Solo Mama: If You Have Recently Awoken, Please Stay Awake

I’ve been writing posts in advance so I have content to publish regularly. My post for this week was supposed to be about mental health and pandemic environments, but it felt weird to let it post this week.

Everything that has happened over the past couple of weeks, the awakening that started when George Floyd was killed…so many people finally tuning in suddenly realizing how out of whack things are, even though they’ve been out of whack long before any of our lives began. People wearing t-shirts saying “Black Lives Matter” and studying up on white privilege. I’ve been waiting for these past couple of weeks for most of my life. For all this to matter and to finally hit peoples’ radars on a large scale.

I hope this lasts. Personally. Please see the depths of this. It’s not about police brutality. It is about a very broken way of life and a broken society. There are at least two reasons we should not place policing at the focus of all this.

First, when things go wrong, we look for someone to blame so we don’t have to look at ourselves and take accountability for how we have contributed to the issue – oppression, racism, privilege, opportunity (or lack of), etc., and what we can do differently at the most basic level as an individual.

The second reason, from a justice perspective, is that if we only pay attention to the front of the system, then we miss the accumulation of disparity – like a giant snowball of injustice – that occurs once people get past that first gate. Did you know that there are 5 black people for every 1 white person under some type of supervision in our justice system? There are 3 Latinx/Hispanic people for every 1 white person (and that is severely undercounted due to our poor ethnicity data capture in our justice system).
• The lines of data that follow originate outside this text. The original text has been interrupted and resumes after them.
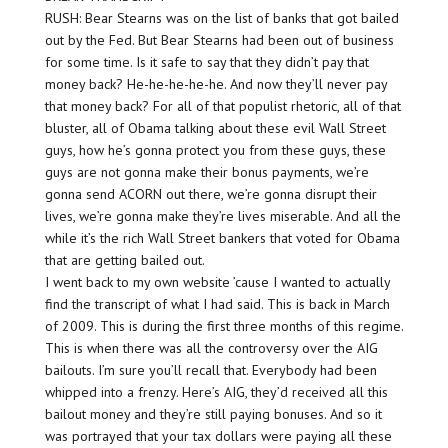
RUSH: Bear Stearns was on the list of banks that got bailed
out by the Fed. But Bear Stearns had been out of business
for some time. Is it safe to say that they didn’t pay that
money back? He-he-he-he-he. And now they’ll never pay
that money back? For all of that populist rhetoric, all of that
bluster, all of Obama talking about these evil Wall Street
guys, how he’s gonna protect you from these guys, these
guys are not gonna make their bonus payments, we’re
gonna send ACORN out there, we’re gonna disrupt their
lives, we’re gonna make they’re lives miserable. And all the
while it’s the rich Wall Street bankers that voted for Obama
that are getting bailed out.
I went back to my own website ’cause I wanted to actually
find the transcript of what I had said. This is back in March
of 2009. This is during the first three months of this regime.
This is when there was all the controversy over the AIG
bailouts. I’m sure you’ll recall that. Everybody had been
whipped into a frenzy. Here’s AIG, they’d received all this
bailout money and they’re still paying bonuses. And so it
was portrayed that your tax dollars were paying all these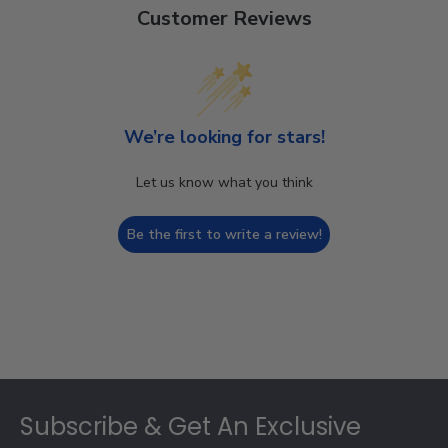
Customer Reviews
We’re looking for stars!
Let us know what you think
Be the first to write a review!
Footer
Subscribe & Get An Exclusive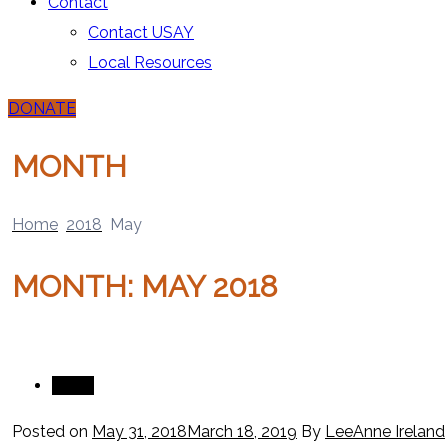
Contact
Contact USAY
Local Resources
DONATE
MONTH
Home
2018
May
MONTH:
MAY 2018
News
Posted on
May 31, 2018
March 18, 2019
By
LeeAnne Ireland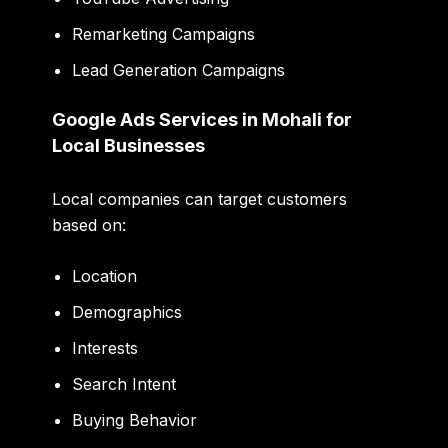
Remarketing Campaigns
Lead Generation Campaigns
Google Ads Services in Mohali for
Local Businesses
Local companies can target customers
based on:
Location
Demographics
Interests
Search Intent
Buying Behavior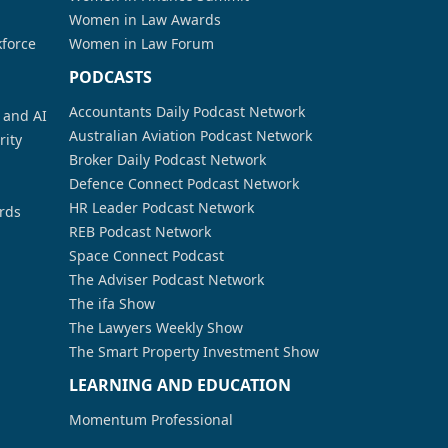
Women in Law Awards
kforce
Women in Law Forum
PODCASTS
Accountants Daily Podcast Network
a and AI
Australian Aviation Podcast Network
rity
Broker Daily Podcast Network
Defence Connect Podcast Network
HR Leader Podcast Network
rds
REB Podcast Network
Space Connect Podcast
The Adviser Podcast Network
The ifa Show
The Lawyers Weekly Show
The Smart Property Investment Show
LEARNING AND EDUCATION
Momentum Professional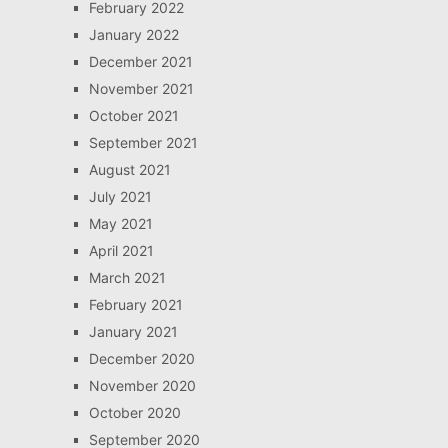
February 2022
January 2022
December 2021
November 2021
October 2021
September 2021
August 2021
July 2021
May 2021
April 2021
March 2021
February 2021
January 2021
December 2020
November 2020
October 2020
September 2020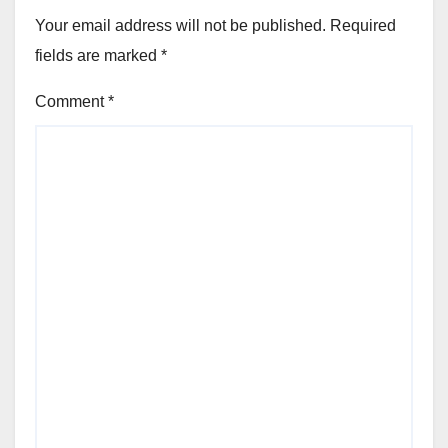
Your email address will not be published.
Required
fields are marked
*
Comment
*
People of color are less likely to make bail during the pretrial period. They are less likely to retain adequate defense. More likely to take poor plea deals. More likely to be sentenced more severely than white people accused of the same crime with the same criminal history (sometimes even less of a criminal history than their white counterparts). They are less likely to be diverted to programs the prevent further involvement in the system. Less likely to be sentenced to a treatment court that focus more on treatment of substances or mental health rather than incarceration. More likely to have their probation or parole revoked due to technical violations (as opposed to new crimes).

In our current system, this means that even if a populationally proportionate amount of people of color to white people enter our justice system, they still will experience disparate treatment at every stage of the process.

That’s just one aspect of our society. Looks for stats in every segment of our society, private or public sectors. Look for underrepresentation of people of color in our corporate executive leadership, the number of people who fall out of hiring pools because they have “black” sounding names, look at health indicators (look at who COVID 19 is hitting in disproportionate numbers), morbidity and mortality rates, high school graduation rates…

Oh – there is also intersectionality to consider. What is intersectionality? Think of these as layers of a person’s characteristics that either cause them to be more or less advantaged in society. Race, ethnicity, gender, sexual orientation, gender expression are all examples of characteristics that, when layered on top of each other, can make life easier or harder for an individual in certain circles. Google KimberlĂ© Crenshaw to learn more about intersectionality. She coined the term more than 30 years ago.

Finishing with my beginning thought. I hope Black Lives Matter is not a trend. I hope people stay grounded and don’t fall into an “us versus them” mentality in regards to any group of people (which seems to be the trend on all issues over the past couple of years).

Finally, I hope people stay awake, stay curious and stay introspective.